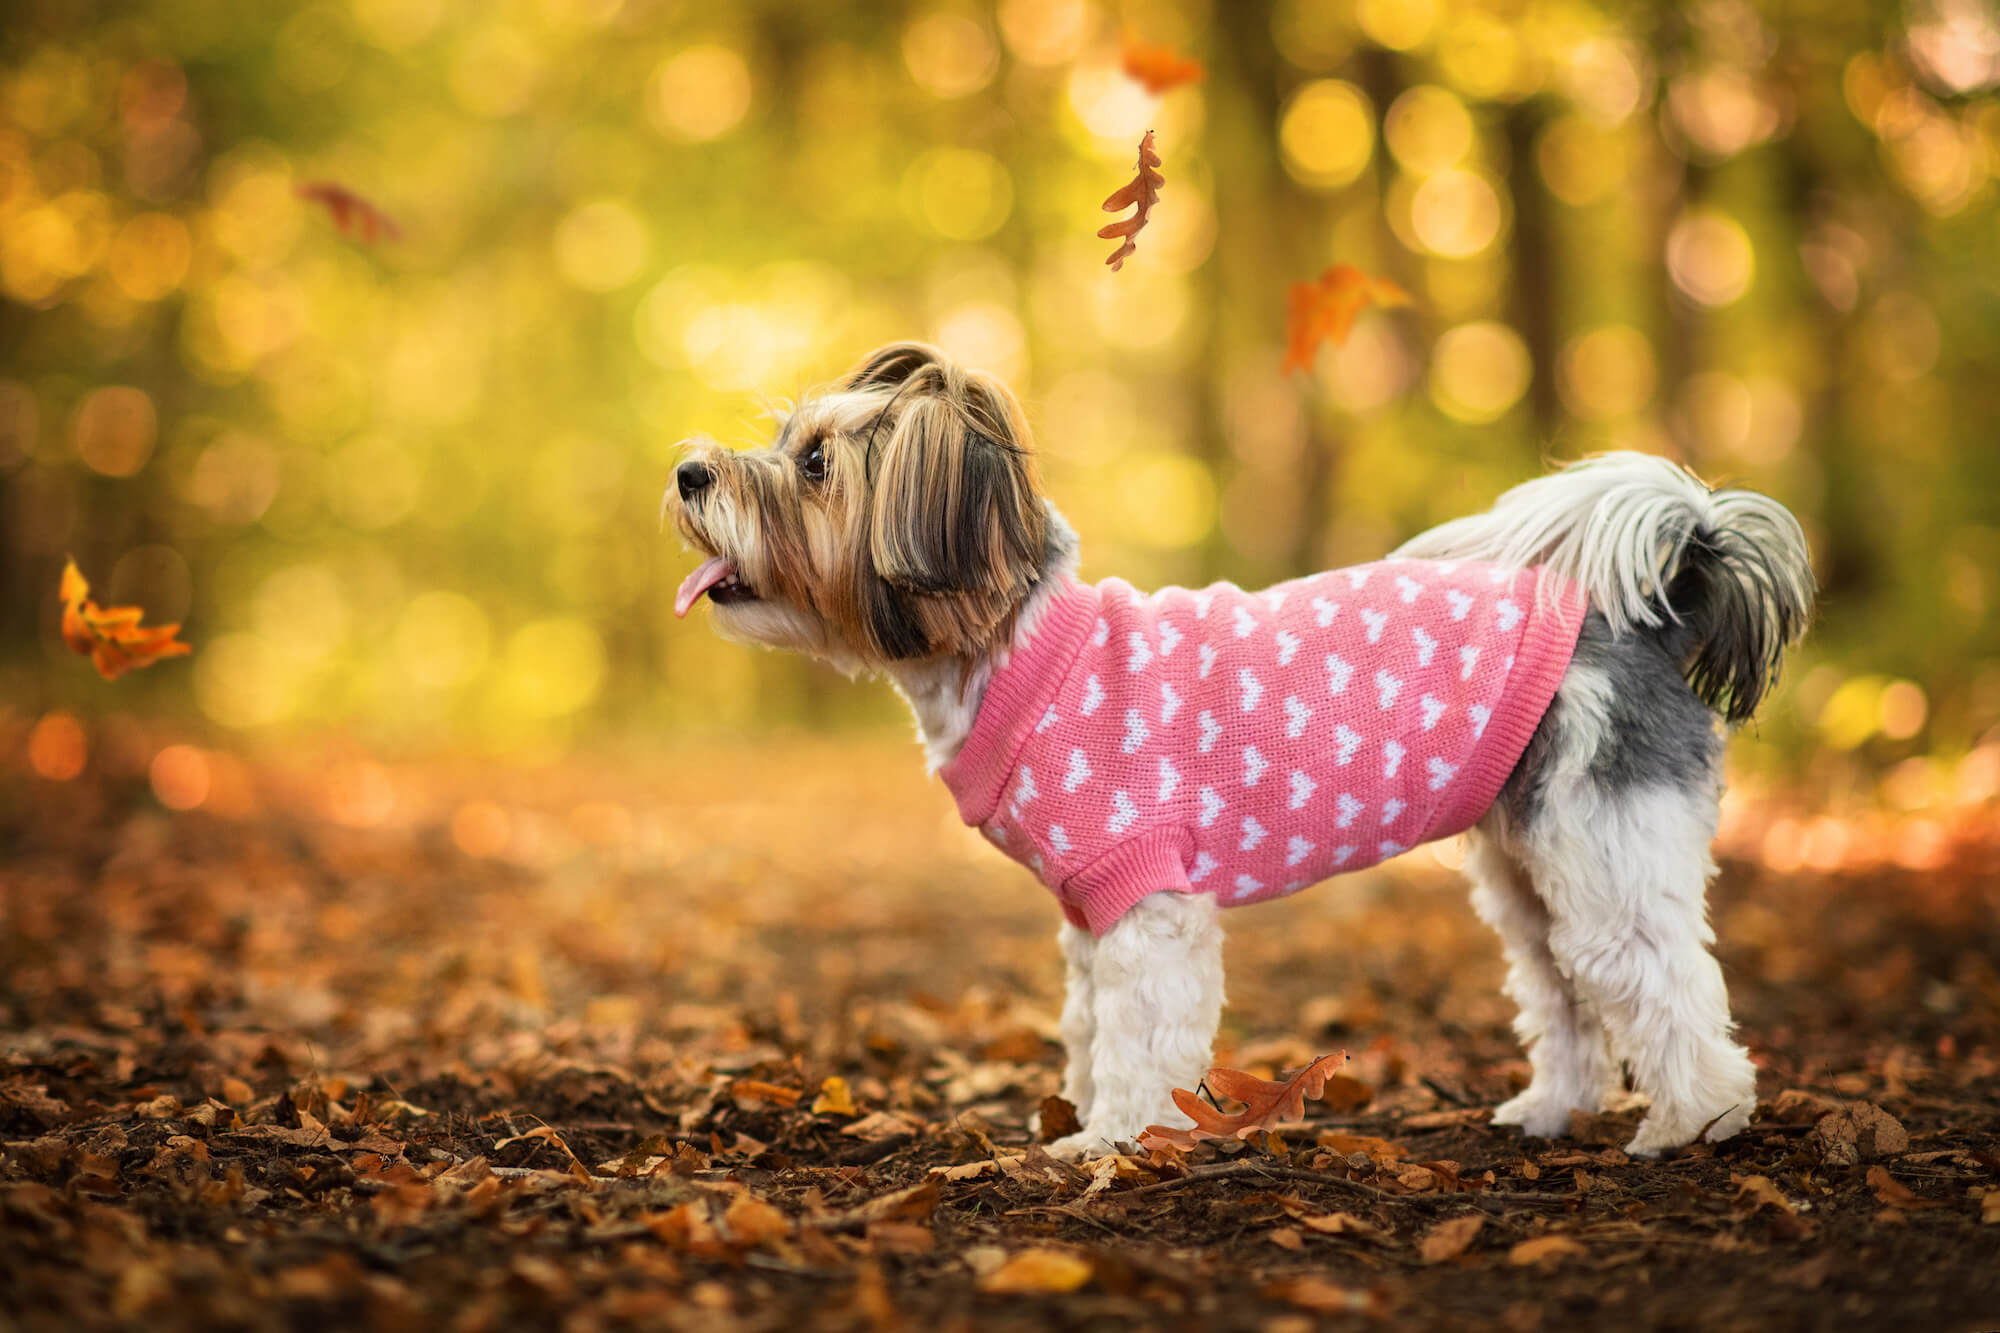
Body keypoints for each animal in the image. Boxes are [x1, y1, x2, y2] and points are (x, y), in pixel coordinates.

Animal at [668, 340, 1816, 1152]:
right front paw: (1083, 1117)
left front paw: (1112, 1140)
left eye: (815, 463)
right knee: (1562, 987)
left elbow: (1139, 1039)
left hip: (1604, 853)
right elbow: (1088, 1029)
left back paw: (1694, 1121)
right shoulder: (1089, 914)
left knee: (1659, 979)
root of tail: (1645, 612)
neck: (1017, 651)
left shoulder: (1147, 903)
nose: (686, 472)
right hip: (1530, 872)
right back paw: (1549, 1110)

# YOUR GOAL
When you reproduce the data shown above, keep each line exact and omit every picture.

# RESULT OF THE TASK
Body keypoints for each animal in the image. Boxes are [x1, y1, x2, y2] and points are (x, y), in pixel coordinates.

Animal at [668, 340, 1816, 1152]:
right front paw: (1083, 1117)
left front paw: (1112, 1140)
left eye: (815, 463)
right knee: (1562, 987)
left elbow: (1139, 1039)
left hip: (1604, 853)
right elbow: (1088, 1029)
left back paw: (1694, 1121)
right shoulder: (1089, 914)
left knee: (1659, 979)
root of tail: (1645, 612)
neck: (1017, 651)
left shoulder: (1147, 903)
nose: (686, 472)
right hip: (1530, 872)
right back paw: (1549, 1110)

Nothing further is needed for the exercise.